Oh another one. When I was young, maybe 8 or 9 i really really wanted a silver heart shaped locket and put it on my Christmas list. My godmother decided to buy it for me and she also bought a plainer round locket for my younger sister. Except ... she wrapped them up and mixed up the tags so my sister got my longed for heart shaped locket. Would she swap? Would she buggery! My parents knew what had happened but wouldn't make her swap "because she's only little and she'll be upset". Bloody fuming I was. My parents later bought me a silver heart shaped locket for my 21st birthday but i was somewhat over it by then.

Oh and the videotapes! My parents seemed to think these were like gold bars. They hardly ever agreed to start new ones when they wanted to record something as that was "a waste". It was always stuff me and my sister loved that got taped over. When we protested my mum would be baffled "oh you've watched that a million times" - yes because it was a film we really loved! My mum couldn't seem to recall what it was like to be a child.

BaconsLaw · 18/08/2020 10:46

I'm not going to lie, I was a bit of a problem at school.

In science, the girl I was say next to (who was seen as being a good girl) knocked a glass slide off the desk by sweeping her arm across and it smashed.
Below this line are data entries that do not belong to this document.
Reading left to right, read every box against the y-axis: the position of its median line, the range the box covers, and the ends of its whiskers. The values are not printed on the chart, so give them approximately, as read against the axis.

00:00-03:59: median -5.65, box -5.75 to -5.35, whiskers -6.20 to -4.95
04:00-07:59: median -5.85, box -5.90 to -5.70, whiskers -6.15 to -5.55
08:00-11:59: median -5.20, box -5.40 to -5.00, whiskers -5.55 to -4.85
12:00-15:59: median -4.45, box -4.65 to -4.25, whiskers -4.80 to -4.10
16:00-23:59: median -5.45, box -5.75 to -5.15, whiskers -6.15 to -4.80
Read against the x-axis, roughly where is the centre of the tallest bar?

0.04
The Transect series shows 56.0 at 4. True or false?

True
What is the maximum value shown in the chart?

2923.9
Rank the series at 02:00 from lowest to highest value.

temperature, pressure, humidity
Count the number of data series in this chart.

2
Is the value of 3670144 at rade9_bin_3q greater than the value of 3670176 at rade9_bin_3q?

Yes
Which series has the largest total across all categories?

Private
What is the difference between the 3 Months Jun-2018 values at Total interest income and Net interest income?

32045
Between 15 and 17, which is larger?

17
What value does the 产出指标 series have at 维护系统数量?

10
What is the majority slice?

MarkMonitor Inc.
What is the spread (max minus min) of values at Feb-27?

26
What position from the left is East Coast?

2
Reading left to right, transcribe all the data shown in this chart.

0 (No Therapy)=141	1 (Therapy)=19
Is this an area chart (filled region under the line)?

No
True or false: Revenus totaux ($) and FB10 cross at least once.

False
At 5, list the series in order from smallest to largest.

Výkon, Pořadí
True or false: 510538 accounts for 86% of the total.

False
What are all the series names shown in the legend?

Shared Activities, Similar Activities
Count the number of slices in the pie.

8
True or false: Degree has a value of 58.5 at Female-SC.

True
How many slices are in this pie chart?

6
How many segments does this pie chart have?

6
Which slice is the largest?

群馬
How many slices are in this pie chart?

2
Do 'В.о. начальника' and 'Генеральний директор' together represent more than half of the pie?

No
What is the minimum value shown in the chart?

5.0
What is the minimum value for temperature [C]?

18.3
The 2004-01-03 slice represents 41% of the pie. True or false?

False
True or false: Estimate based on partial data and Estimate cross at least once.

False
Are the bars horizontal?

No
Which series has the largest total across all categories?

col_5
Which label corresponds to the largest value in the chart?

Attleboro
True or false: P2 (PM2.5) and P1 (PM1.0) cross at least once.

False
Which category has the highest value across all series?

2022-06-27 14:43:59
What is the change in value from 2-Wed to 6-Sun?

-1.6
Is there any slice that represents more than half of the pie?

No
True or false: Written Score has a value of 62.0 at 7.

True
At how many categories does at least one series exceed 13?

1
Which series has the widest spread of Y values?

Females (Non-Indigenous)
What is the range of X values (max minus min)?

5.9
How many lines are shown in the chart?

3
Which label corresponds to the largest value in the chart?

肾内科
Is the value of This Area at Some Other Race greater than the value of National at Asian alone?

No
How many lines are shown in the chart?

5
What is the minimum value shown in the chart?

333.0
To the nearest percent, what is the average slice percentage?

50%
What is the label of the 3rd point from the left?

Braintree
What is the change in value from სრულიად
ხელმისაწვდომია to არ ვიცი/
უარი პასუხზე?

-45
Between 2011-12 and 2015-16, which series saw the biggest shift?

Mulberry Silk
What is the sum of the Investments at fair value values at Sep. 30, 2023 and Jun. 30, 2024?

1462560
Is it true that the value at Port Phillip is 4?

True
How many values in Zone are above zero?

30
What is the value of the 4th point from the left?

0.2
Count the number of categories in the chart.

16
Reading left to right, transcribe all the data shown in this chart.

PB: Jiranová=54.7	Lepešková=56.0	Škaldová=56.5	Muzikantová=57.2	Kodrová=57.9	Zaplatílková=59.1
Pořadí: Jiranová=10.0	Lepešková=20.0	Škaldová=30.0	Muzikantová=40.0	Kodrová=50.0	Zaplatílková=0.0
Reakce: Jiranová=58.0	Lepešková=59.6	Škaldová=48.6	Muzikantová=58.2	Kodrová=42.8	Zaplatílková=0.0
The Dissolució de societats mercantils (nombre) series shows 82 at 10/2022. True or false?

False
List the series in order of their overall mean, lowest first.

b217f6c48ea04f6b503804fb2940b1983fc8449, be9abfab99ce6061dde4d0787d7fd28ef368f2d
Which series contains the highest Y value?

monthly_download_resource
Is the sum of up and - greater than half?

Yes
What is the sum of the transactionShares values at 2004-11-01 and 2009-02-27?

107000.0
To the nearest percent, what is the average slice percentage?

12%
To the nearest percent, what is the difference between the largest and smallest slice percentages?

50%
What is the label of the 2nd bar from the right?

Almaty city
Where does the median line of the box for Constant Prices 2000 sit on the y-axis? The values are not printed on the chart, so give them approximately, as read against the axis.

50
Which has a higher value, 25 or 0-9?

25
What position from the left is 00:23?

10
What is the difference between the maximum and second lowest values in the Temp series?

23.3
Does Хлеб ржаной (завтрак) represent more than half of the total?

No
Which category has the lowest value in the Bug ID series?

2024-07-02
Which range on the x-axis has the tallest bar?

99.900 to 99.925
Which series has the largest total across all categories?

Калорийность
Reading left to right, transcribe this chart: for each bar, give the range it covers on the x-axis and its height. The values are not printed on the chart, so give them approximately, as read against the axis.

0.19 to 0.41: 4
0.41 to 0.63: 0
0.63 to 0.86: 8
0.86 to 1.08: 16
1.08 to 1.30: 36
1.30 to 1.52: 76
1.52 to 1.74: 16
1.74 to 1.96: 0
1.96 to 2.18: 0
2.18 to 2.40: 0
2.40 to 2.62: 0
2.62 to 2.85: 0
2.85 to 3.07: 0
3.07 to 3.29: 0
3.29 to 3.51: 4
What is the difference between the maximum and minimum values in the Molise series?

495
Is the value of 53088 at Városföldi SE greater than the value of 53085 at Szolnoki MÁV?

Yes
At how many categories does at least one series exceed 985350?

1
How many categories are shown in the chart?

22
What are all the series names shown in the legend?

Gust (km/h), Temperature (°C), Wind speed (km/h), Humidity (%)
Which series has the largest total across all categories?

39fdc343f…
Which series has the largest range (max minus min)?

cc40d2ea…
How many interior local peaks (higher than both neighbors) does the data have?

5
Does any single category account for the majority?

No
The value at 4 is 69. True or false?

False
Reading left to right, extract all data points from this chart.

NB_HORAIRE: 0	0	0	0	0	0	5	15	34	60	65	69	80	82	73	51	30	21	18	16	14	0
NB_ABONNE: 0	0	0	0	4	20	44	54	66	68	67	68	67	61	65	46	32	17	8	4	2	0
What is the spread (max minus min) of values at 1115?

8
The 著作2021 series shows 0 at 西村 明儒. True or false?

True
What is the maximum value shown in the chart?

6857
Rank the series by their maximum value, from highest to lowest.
I was stood away from the desk at the time. It couldn't have been me. It wasn't me.

The teacher came to ask us what happened and the girl denied it was her. The teacher started going on about how I must have done it, which of course I refuted. At the end of the conversation the teacher looked me cold in the eye and said "Bacon, I do not appreciate being lied to".

It really fucking hurt. I didn't lie. I didn't do it!

Another one; a different girl called a teacher Crab Head (his name was Mr Crabb). He went mental at me and told me not to talk to him again for the rest of my time at school. I was in year 7. I stayed until year 13. I didn't talk to him again.

happystory · 18/08/2020 10:47

In freshers week (many moons ago) someone I'd just met asked me to lend him 50p for a pint. I never got it back.....

Crystal87 · 18/08/2020 10:47

When I was about 12 my mum used to accuse me of listening in to her phone calls from my phone extension in my bedroom and say that it was because she had so many friends and I had none that I had to listen in to her calls with her friends. I never once did this but she didn't listen and used this to goad me over how I was a weirdo, loner liar etc and bring it into every argument.

A few years later when I was 15 she took me for a meal, something she never normally did. And while I was eating told me she knew I spent £5 she had given me on ciggies and how I was a disgrace and if she caught me she would make me eat them. A family member had recently died of lung cancer and she said I didn't care because I was smoking. I was sat there crying in public, saying I didn't smoke but she just kept on and on. In actual fact I had spent the money on a pull out poster magazine and to this day age 33 I have never even so much as tried a cigarette or any kind of drug. There's more things that happened similar to this, but these things still really upset me.

Nonotthisagain · 18/08/2020 10:47

My dad found a condom out of its packet in my room when I was 14 ish. He insisted it was used as 'he knew what a used one looked like.' It wasn't used - we'd been given them in school in a sex education class and I literally just opened it so as to have a look because I'd never seen one before

My parents point blank refused to believe this explanation and arguments went back and forth and back and forth for so long and they wore me down (literally sat sobbing at the kitchen table in front of them for days this went on) that I ended up making a whole story up about sleeping with a French exchange student! I didn't dare say my boyfriend as they knew him and he came to our house lots.

They then didn't believe this so stormed off to my boyfriend's house to confront him and his parents. He of course denied it because we WEREN'T bloody having sex. He then dumped me because he thought I'd slept with someone else and nothing I said could convince him otherwise.

He was my first boyfriend and I was so in love with him, we'd been together a year and young heartbreak is all. I cried for what felt like weeks and was so upset at all the injustice.